Ferrari just did not have the pace to match Verstappen and the McLarens, so Leclerc did his best to maximise the performance of his car. He showed his exceptional one-lap ability to qualify fourth, before crossing the line impressively in the same place on Sunday.
Mercedes may not be where they want to be right now but trust Hamilton to achieve the best result possible. The timesheets showed that they were the fourth-best team this weekend behind Red Bull, McLaren, and Ferrari, so fifth place is a top job.
There were a few contentious moments for the seven-time champ to deal with, including some fiery moments with his team mate George Russell.

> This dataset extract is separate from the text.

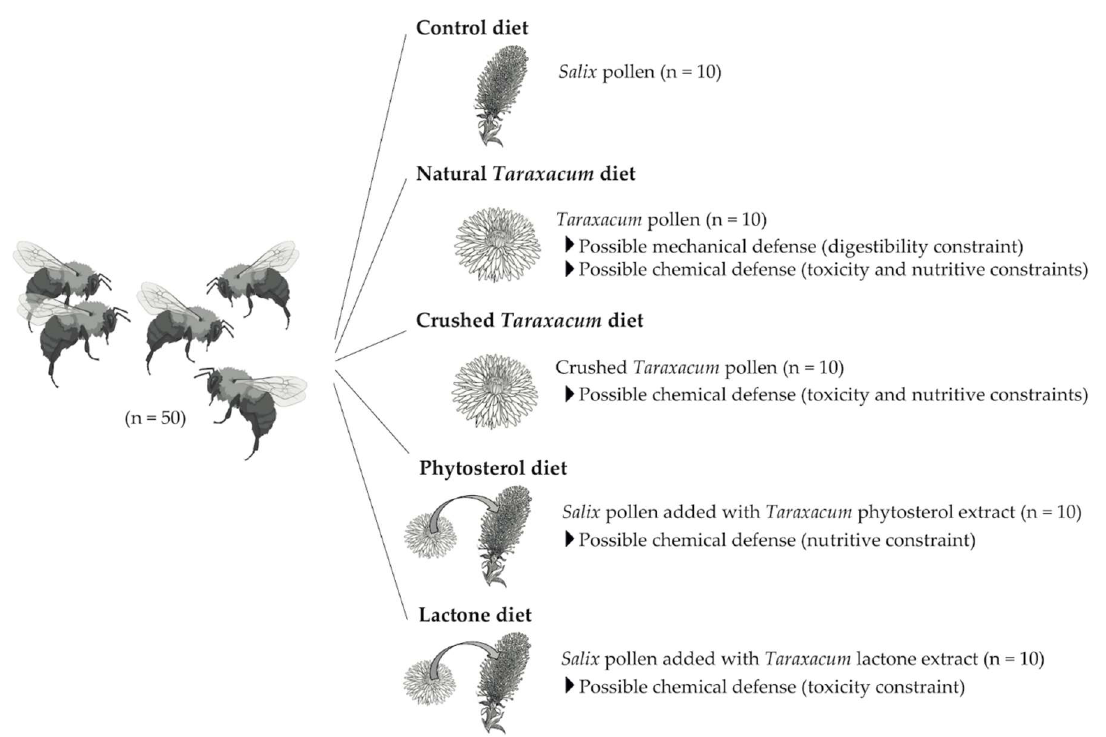
Figure 1. Experimental design and summary of diet treatments provided to B. terrestris . Each micro-colony consisted of 5 workers fed for 35 days. Mortality, offspring production, and resource collection (i.e., pollen and syrup) were monitored during or at the end of the bioassays.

But he put that all behind him to hold on to a well-earned fifth ahead of the charging Carlos Sainz.
It was announced earlier in the weekend that AlphaTauri’s driver line-up for the 2024 season will be Yuki Tsunoda and Daniel Ricciardo. So, if there was a way for Lawson to show AlphaTauri what they will be missing, his performance in Japan was just that.
He narrowly missed out on a place in Q3, but a strong start, which he had been craving in recent weeks, put him straight into the battle for the top-10 positions. While the AlphaTauris just did not have pace for more, a strong drive to 11th place was just what the doctor ordered.
After qualifying 14th, the last thing Ocon would have wanted was a collision at the start that forced him to pit and knocked him to the back of the field. Unfortunately, that is exactly what happened, leaving the French driver with a long recovery drive.
But Ocon showed the type of form he had shown a week prior in Singapore (before he retired at least) as he managed his tyres expertly, while also quickly making his way through the field, to finish in the top 10 for the first time since Zandvoort.
It’s equal scores at Alpine, and while Gasly was not happy about letting Ocon through for P9 at the end, he should be more than satisfied with his own personal showing over the weekend, as he sealed a double-points finish for the team.
He qualified 12th, but was also forced to make a recovery drive of his own, having dropped to 14th. And he did just that, driving so well that chasing Fernando Alonso down for eighth looked to be on the cards. Unfortunately, that didn’t happen, but it was not for a lack of effort from the French driver.
It may not have been a second consecutive victory but the Spaniard’s form is showing no sign of slowing down, as he once again had a strong weekend. And had a little bit of luck had gone his way, another top-five finish was on the cards.
He qualified sixth but a great start saw him running in the top five behind Leclerc for much of the afternoon. Unfortunately, he was undercut by Hamilton after the final stop, and while he did his best to chase him down until the end, he just did not have enough to overcome the Mercedes driver.
The home favourite had a fine race weekend that started with him being announced as being part of AlphaTauri’s 2024 driver line-up, before he made it into Q3 for the first time since the Monaco Grand Prix in May.
Unfortunately, he found himself outside of the top 10 after the start after qualifying in an admirable ninth place. From then on, it was a struggle to make it back into the points, as he took the chequered flag in 12th. An unfortunate result for what was actually a very good outing.
Two drivers narrowly missed out on a place in this week’s top 10, and they are George Russell and Fernando Alonso. Both drivers scored points for their team, as they finished in seventh and eighth, respectively.
But could both drivers have been on for better finishing positions had Russell opted against the one-stop strategy, or if Alonso had stayed out on the soft tyre a little longer?